Há uma certa confusão em relação a empresas como a Athenagro que, assim como tantas outras consultorias, divulgam estatísticas sobre a pecuária. Tais estatísticas não representam os frutos ou os produtos do trabalho. As estatísticas são insumos usados na elaboração do que será apresentado aos clientes. Portanto, a natureza da crítica ao MapBiomas não é motivada por marcação de espaço e tampouco pela vaidosa busca pela paternidade em relação ao tema. O fato é que os dados não fazem sentido, conforme embasado nos textos anteriores. Se a metodologia for defensável tecnicamente, a crítica morre e a metodologia se valida com a total aceitação dos dados.
O contexto é até interessante. Ao final dos anos 2000, com a divulgação dos resultados do censo 2006, as organizações privadas e estatais que trabalham com dados de pastagens precisaram se movimentar para interpretar aquela grande diferença entre censo e pesquisa pecuária municipal, cujos dados eram significativamente discrepantes, pela primeira vez.

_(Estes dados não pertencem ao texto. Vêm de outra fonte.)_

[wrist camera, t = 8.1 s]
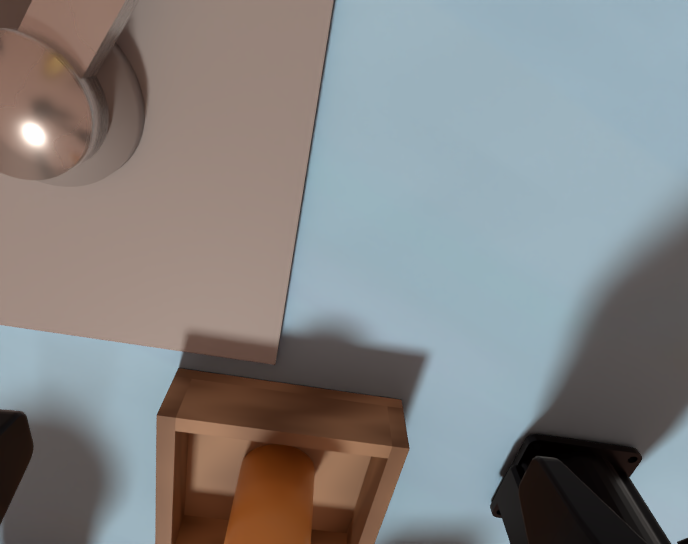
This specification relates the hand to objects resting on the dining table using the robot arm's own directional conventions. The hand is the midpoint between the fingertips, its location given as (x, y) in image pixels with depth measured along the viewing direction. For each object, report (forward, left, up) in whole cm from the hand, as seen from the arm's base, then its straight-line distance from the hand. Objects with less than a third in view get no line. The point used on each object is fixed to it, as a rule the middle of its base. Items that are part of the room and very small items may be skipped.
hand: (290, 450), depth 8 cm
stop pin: (0, +15, -12) cm, 19 cm away
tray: (0, +15, -12) cm, 19 cm away
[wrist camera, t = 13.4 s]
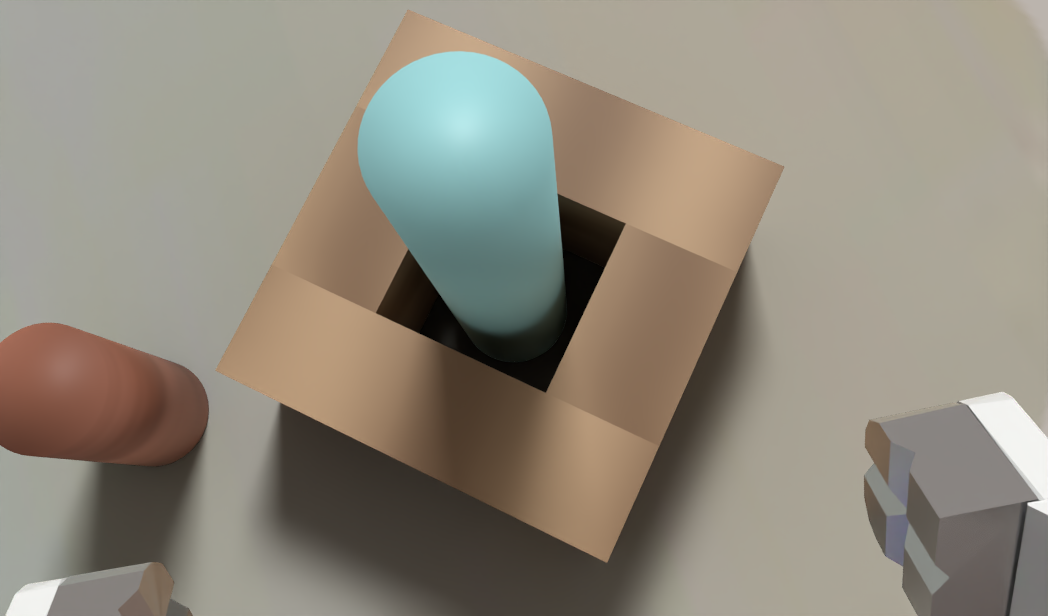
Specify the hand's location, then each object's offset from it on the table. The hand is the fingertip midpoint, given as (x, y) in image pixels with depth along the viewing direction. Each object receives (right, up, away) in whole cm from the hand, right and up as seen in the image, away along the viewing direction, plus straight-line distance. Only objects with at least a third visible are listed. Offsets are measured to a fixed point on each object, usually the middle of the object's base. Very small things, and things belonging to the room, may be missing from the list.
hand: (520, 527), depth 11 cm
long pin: (0, +2, +16) cm, 17 cm away
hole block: (0, +2, +16) cm, 17 cm away
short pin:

Nesse sentido, o embasamento das análises exigiu mais dos profissionais, que precisaram buscar mais informações e cruzamento de dados para estimar o ponto correto do rebanho e das pastagens entre ambas as bases. Ao invés de apenas usar os dados, era preciso interpretá-los a partir de outros indicadores. Nos dez anos seguintes, até que o próximo censo fosse realizado, a quantidade de conhecimento em relação à dinâmica do que ocorria nas pastagens foi ampliado, gerando uma capacidade crítica bem mais aprofundada.
O uso de conceitos de manejo de pastagens, somado a estatísticas de insumos para a produção e indicadores zootécnicos, foram incorporados às análises. Pesquisas, estudos e qualquer informação que pudesse ser aproveitada era usada para “marcar” pontos conhecidos, geralmente em anos dos censos agropecuários. Dados do MAPA (Ministério da Agricultura, Pecuária e Abastecimento) eram analisados juntamente com os dados do IBGE.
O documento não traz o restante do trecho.